The zero-column mask descriptor is a 64-bit value in registers with the following layout:
Table 45 Zero-Column Mask descriptor layout
| Bits | Size (bits) | Field Name | Description |
|---|---|---|---|
| 0–7 | 8 | Start Count 0 (sc0) | Specifies the LSBs that must be skipped for sub-mask mask-i |
| 8–15 | 8 | Start Count 1 (sc1) | Specifies the LSBs that must be skipped for sub-mask mask-i |
| 16–23 | 8 | Start Count 2 (sc2) | Specifies the LSBs that must be skipped for sub-mask mask-i |
| 24–31 | 8 | Start Count 3 (sc3) | Specifies the LSBs that must be skipped for sub-mask mask-i |
| 32 | 1 | First Span 0 (fs0) | Specifies the starting value for sub-mask mask-i |
| 33 | 1 | First Span 1 (fs1) | Specifies the starting value for sub-mask mask-i |
| 34 | 1 | First Span 2 (fs2) | Specifies the starting value for sub-mask mask-i |
| 35 | 1 | First Span 3 (fs3) | Specifies the starting value for sub-mask mask-i |
| 36–38 | 3 | Reserved | |
| 39 | 1 | Non-Zero Mask | Value 0 indicates generated mask will have all 0s; Value 1 indicates the mask has to be generated |
| 40–47 | 8 | Skip Span | (Count of consecutive columns where B matrix is used) - 1 |
| 48–55 | 8 | Use Span | (Count of consecutive columns where 0s are used) - 1 |
| 56–61 | 6 | Column Shift | Shifts column by specified amount. Thus allows MMA on non-0 starting column.
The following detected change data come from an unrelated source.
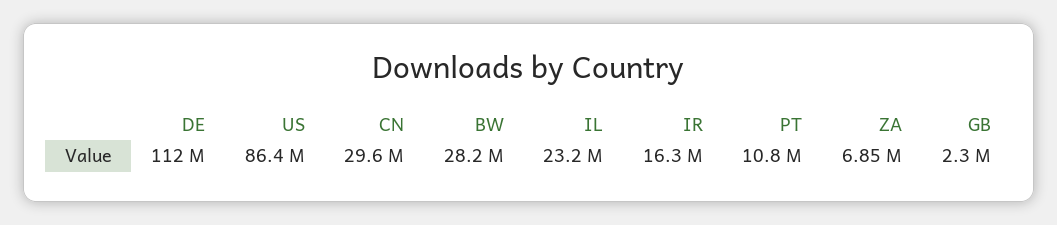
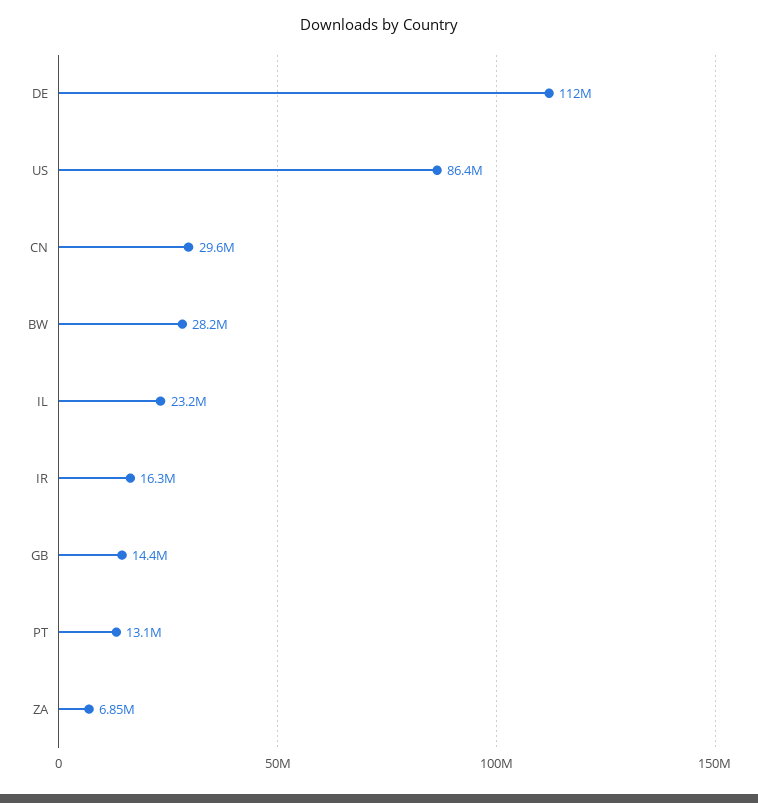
PT: 10800000 -> 13100000
GB: 2300000 -> 14400000

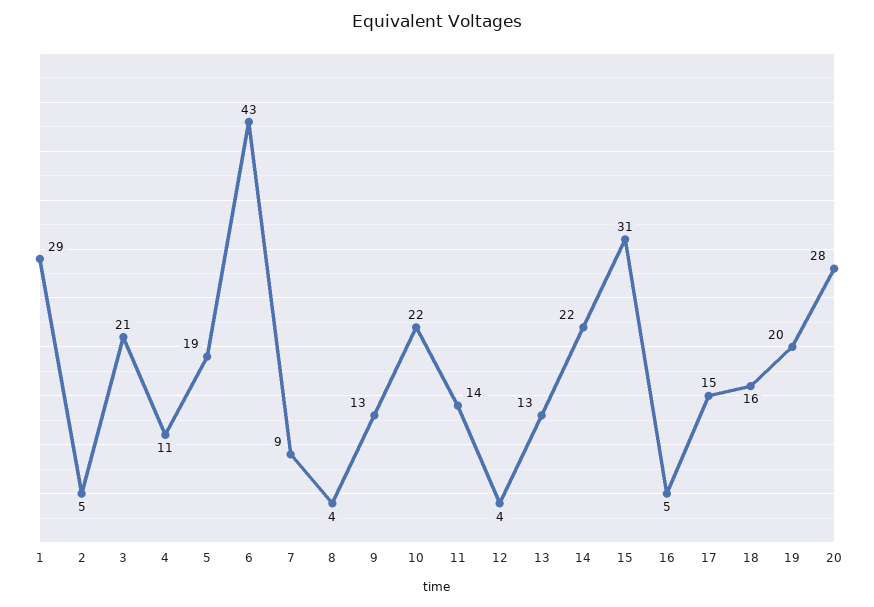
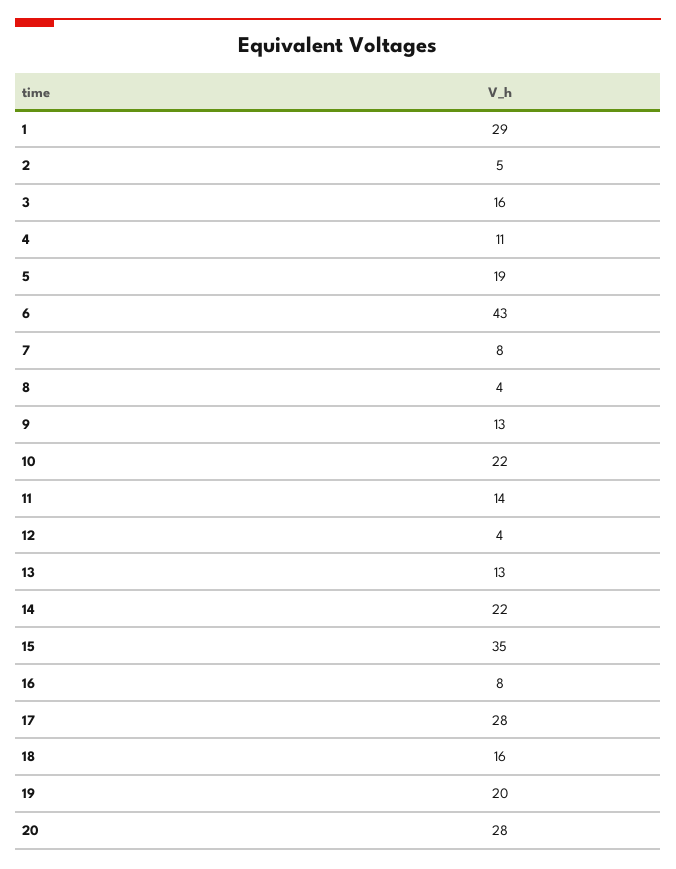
3: 21 -> 16
7: 9 -> 8
15: 31 -> 35
16: 5 -> 8
17: 15 -> 28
Max shift amount = 16 for M=32; Max shift amount = 32 otherwise |
The zero-column mask is made up of one or more sub-mask depending on M, as shown in the table:
| M | Zero-Column Mask breakup | Sub-masks | First Span used | Start Column used |
|---|---|---|---|---|
| 128 | Single sub-mask of size N-bits | mask0 | fs0 | sc0 |
| 64 | Two sub-masks, each with size of N/2 bits | mask0, mask1 | fs0, fs1 | sc0, sc1 |
| 32 | Four sub-masks, each with size of N/4 bits | mask0, mask1, mask2, mask3 | fs0, fs1, fs2, fs3 | sc0, sc1, sc2, sc3 |
The following table shows the coverage of the sub-masks across N-dimension:
| Sub-mask | M=128 | M=64 | M=32 |
|---|---|---|---|
| mask0 | Columns [0, N-1] | Columns [0, N/2-1] | Columns [0, N/4-1] |
| mask1 | – | Columns [N/2, N-1] | Columns [N/4, N/2-1] |
| mask2 | – | – | Columns [N/2, (N/4\*3)-1] |
| mask3 | – | – | Columns [(N/4\*3), N-1] |
The following examples shows zero-column mask descriptor and their corresponding mask generated:
Example 1: M = 128
Input zero-column mask descriptor:
| Start count | First span | Non-Zero Mask | Skip Span | Use Span | Shift |
|---|---|---|---|---|---|
| {0, 0, 0, 0} | {0, 0, 0, 0} | 0 | 4 | 3 | 0 |
Output zero-column mask: 0x0.
As Non-Zero Mask field is 0, the mask is 0x0. All the columns of the matrix B will be used for the MMA operation.
Example 2: M = 128
Input zero-column mask descriptor:
| Start count | First span | Non-Zero Mask | Skip Span | Use Span | Shift |
|---|---|---|---|---|---|
| {-, -, -, 0} | {-, -, -, 0} | 1 | 2 | 3 | 0 |
Output mask0: 0b … 111 0000 111 0000 (size = N)
Example 3: M = 64
Input zero-column mask descriptor:
| Start count {.., sc1, sc0} | First span {.., fs1, fs0} | Non-Zero Mask | Skip Span | Use Span | Shift |
|---|---|---|---|---|---|
| {-, -, 0, 0} | {-, -, 0, 1} | 1 | 2 | 3 | 0 |
Output mask0: 0b … 111 0000 111 0000 111
Output mask1: 0b … 0000 111 0000 111 0000
Example 4: M = 32
Input zero-column mask descriptor:
| Start count {sc3, sc2, sc1, sc0} | First span {fs3, fs2, fs1, fs0} | Non-Zero Mask | Skip Span | Use Span | Shift |
|---|---|---|---|---|---|
| {1, 2, 1, 0} | {0, 0, 1, 1} | 1 | 2 | 3 | 2 |
Output mask0: 0b … 0000 111 0000 111
Output mask1: 0b … 0000 111 0000 11
Output mask2: 0b … 111 0000 111 00
Output mask3: 0b … 111 0000 111 000
If N = 128 then B Matrix with columns from 2 to 129 will be used for the MMA operation, due to the shift of 2.